▸ Records:
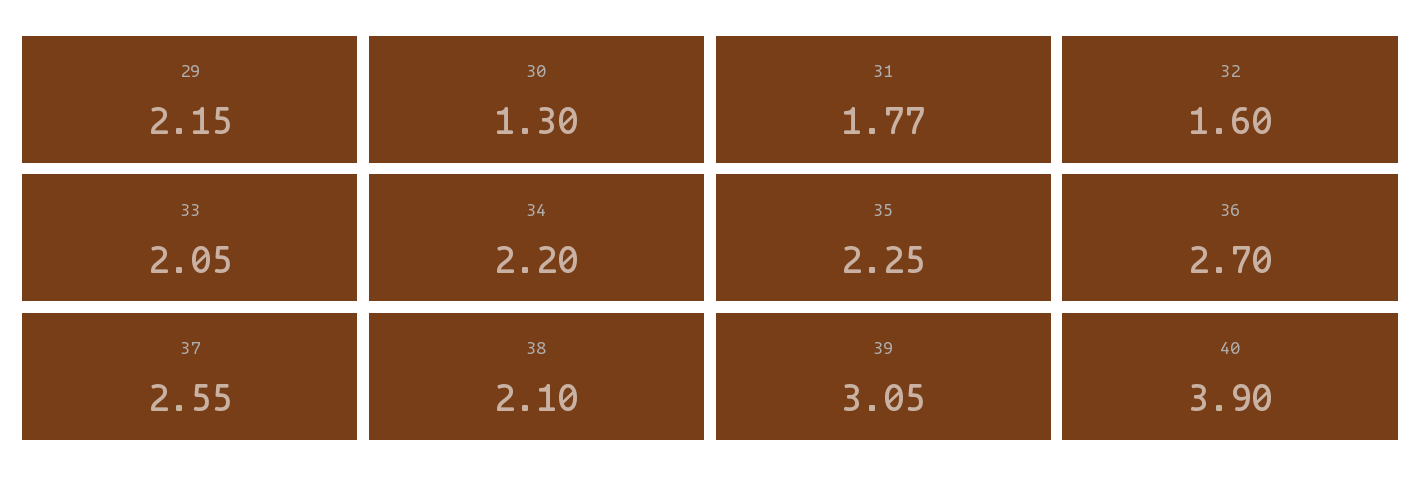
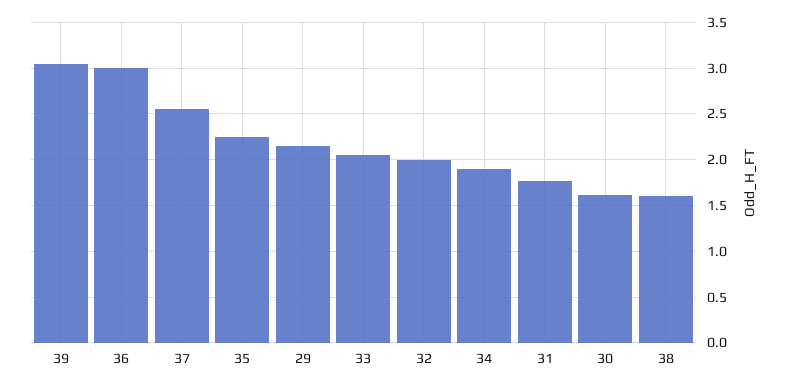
  {
    "29": 2.15,
-   "30": 1.3,
+   "30": 1.6,
    "31": 1.77,
-   "32": 1.6,
+   "32": 2,
    "33": 2.05,
-   "34": 2.2,
+   "34": 1.9,
    "35": 2.25,
-   "36": 2.7,
+   "36": 3,
    "37": 2.55,
-   "38": 2.1,
+   "38": 1.6,
-   "39": 3.05,
+   "39": 3.05
-   "40": 3.9
  }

▸ Aim of the exercise: In your answer, set down the full listing word for word and include no pictures.

▸ Task answer:
  {
    "29": 2.15,
-   "30": 1.3,
+   "30": 1.6,
    "31": 1.77,
-   "32": 1.6,
+   "32": 2,
    "33": 2.05,
-   "34": 2.2,
+   "34": 1.9,
    "35": 2.25,
-   "36": 2.7,
+   "36": 3,
    "37": 2.55,
-   "38": 2.1,
+   "38": 1.6,
-   "39": 3.05,
+   "39": 3.05
-   "40": 3.9
  }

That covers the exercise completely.